The Museum of Commerce and Transport was opened on High Street in 1925 as the first of its kind in Britain. Sheppard was given the Old Corn Exchange building on High Street (now the Hull and East Riding Museum) to set up the museum, and persuaded local firms to carry out the work on the museum for free. It was filled with a transport collection which included carriages, trams, cars and a plane, some of which he begged from other museums.

Displays showing the evolution of transport and Hull's principal industries were extensively damaged in 1941. It re-opened as the Transport and Archaeology Museum in 1957, the transport collections are now based in the Streetlife Museum.

Tithe Barn Museum at Easington (1928)


Easington Tithe Barn opened in 1928 as Britain's first folk life and agricultural museum after the building had been restored by the East Riding Antiquarian Society. The building was closed when the war broke out in 1939 and was never re-opened as a museum.

Mortimer Collection of Prehistoric Antiquities (1929)

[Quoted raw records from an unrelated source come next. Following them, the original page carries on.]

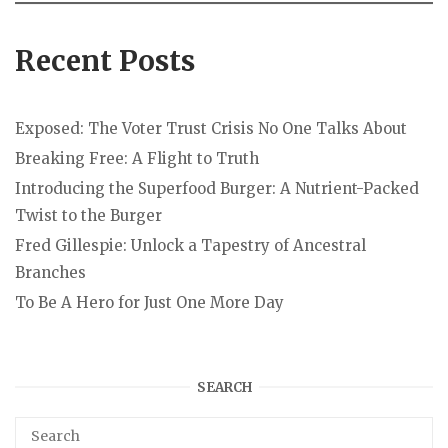
Recent Posts
Exposed: The Voter Trust Crisis No One Talks About
Breaking Free: A Flight to Truth
Introducing the Superfood Burger: A Nutrient-Packed
Twist to the Burger
Fred Gillespie: Unlock a Tapestry of Ancestral
Branches
To Be A Hero for Just One More Day
SEARCH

The Mortimer Museum of Prehistoric Antiquities was opened in 1929 with a collection which Sheppard had campaigned for 13 years to get. This collection of more than 66,000 archaeological and geological objects had been excavated and collected by J.R. and Robert Mortimer. Sheppard became a close friend with J.R. Mortimer helping publish some of their collections. After Mortimer's death Sheppard managed to obtain the money to purchase the collection.

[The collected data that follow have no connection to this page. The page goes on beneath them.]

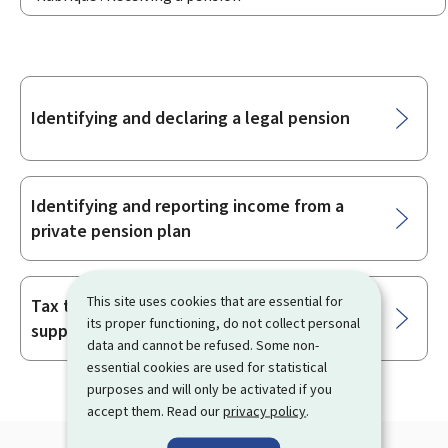
Sub-
Identifying and declaring a legal pension
sections
Identifying and reporting income from a
private pension plan
This site uses cookies that are essential for
Tax treatment of an employer-sponsored
its proper functioning, do not collect personal
supplementary pension scheme
data and cannot be refused. Some non-
essential cookies are used for statistical
purposes and will only be activated if you
accept them. Read our
privacy policy
.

The Mortimer Museum remained in 3 of the Victoria Galleries until it was transferred to the Transport and Archaeology Museum on High Street in 1956. The collection is now incorporated into gallery displays featuring archaeology and natural history in the Hull and East Riding Museum.

Railway Museum (1933)


The Railway Museum opened on Paragon Street in 1933 displaying some of the railway collections from the Museum of Commerce and Transport. Having once worked with the railway Sheppard had always been a collector of objects relating to railway history. More than 250 exhibits were lost when the museum was destroyed by an air raid on 8th May 1941.

'Old Time' Street Museum


In 1931 Sheppard attempted to create an entire street in a warehouse behind Wilberforce House on High Street, to be known as 'The Old Times Street'. His plan was to reproduce shops of 100-150 years ago, and by the mid 1930s it was near completion. However it was destroyed by an air raid in 1941 before it even had the chance to open to the public.

After the war


The post-war period witnessed a consolidation of the collections and buildings remaining after the extensive damage suffered during the war. The Mortimer Galleries re-opened in February of 1949 and the Georgian Houses and a new garden was created behind Wilberforce House in 1950. The restored Georgian Houses and the Transport and Archaeology museums were opened in 1957.

The Spurn Lightship, opened as a museum in 1986 and moored in the Hull Marina; Streetlife museum now housing Hull Museums' transport collection, moved from the Museum of Commerce and Transport in the 1980s. The Old Grammar School, housing the museum of Hull's social History; and Hull and East Riding Museum, opened in 1997 containing archaeological and natural history collections.